You know, that time of year when you studiously hold your mouth closed and squint behind your sunglasses while raking mounds of hair off your horse. And have to examine your clothing as you leave the barn to decide whether you’re likely to disgust the people in line behind you if you stop for groceries on the way home.
In theory, horses start to lose their coats as soon as their endocrine systems react to an increase in the number of daylight hours. Due to other factors, including nutrition and temperature, every horse seems to have a personalized shedding schedule.
My senior citizen Ichobod grows a longish coat and always, always starts shedding in January, right after the solstice tips the balance to give us a few more seconds of daylight each day. I always worry he’ll shed off too much hair before the last cold snap, which usually hits in our desert home in mid- to late February. (Back in Colorado it seemed like he shed from January through to June; he should have been bald by then, but he never was.)
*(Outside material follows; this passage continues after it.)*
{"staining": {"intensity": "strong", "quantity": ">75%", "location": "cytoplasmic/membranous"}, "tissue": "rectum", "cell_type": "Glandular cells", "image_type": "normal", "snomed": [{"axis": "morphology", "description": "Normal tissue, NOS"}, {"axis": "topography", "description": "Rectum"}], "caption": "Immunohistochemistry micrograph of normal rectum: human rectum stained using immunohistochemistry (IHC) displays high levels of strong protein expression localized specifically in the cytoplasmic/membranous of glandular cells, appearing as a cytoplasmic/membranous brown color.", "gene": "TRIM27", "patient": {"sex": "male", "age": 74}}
Sport, on the other hand, grows a short but very dense winter coat, which he proceeds to shed off in a couple of weeks. In Colorado he’d hold his coat until May and then slick off in what seemed like a matter of days.
Junior, whose winter nickname is “yak boy,” seems to fall in the middle. He grows a long coat –including an impressive goatlike beard – and sheds for several weeks. Which pretty much means I have shedding beasts from New Year’s to April Fools.
I know horse owners tend to moan and complain about the inconvenience of the annual hair fest. I’ve done my share of grumbling – especially on a breezy spring day when it seems no matter where I stand while grooming, I’m downwind. (And just put on sunscreen or lip balm in time for a big gust to paste fur to my face.)
But as my horses have aged, I have to say I’ve come to think of shedding as something to celebrate. As in, “Yay! The 20-something-year-old gelding is shedding this spring! No Cushings worries this year!”
So, in honor of Ichobod’s 31st spring as a fuzzy four-legged shedder, I’ll be happy to get a face-full of fur or feel itchy because my clothes have sprouted horse hair.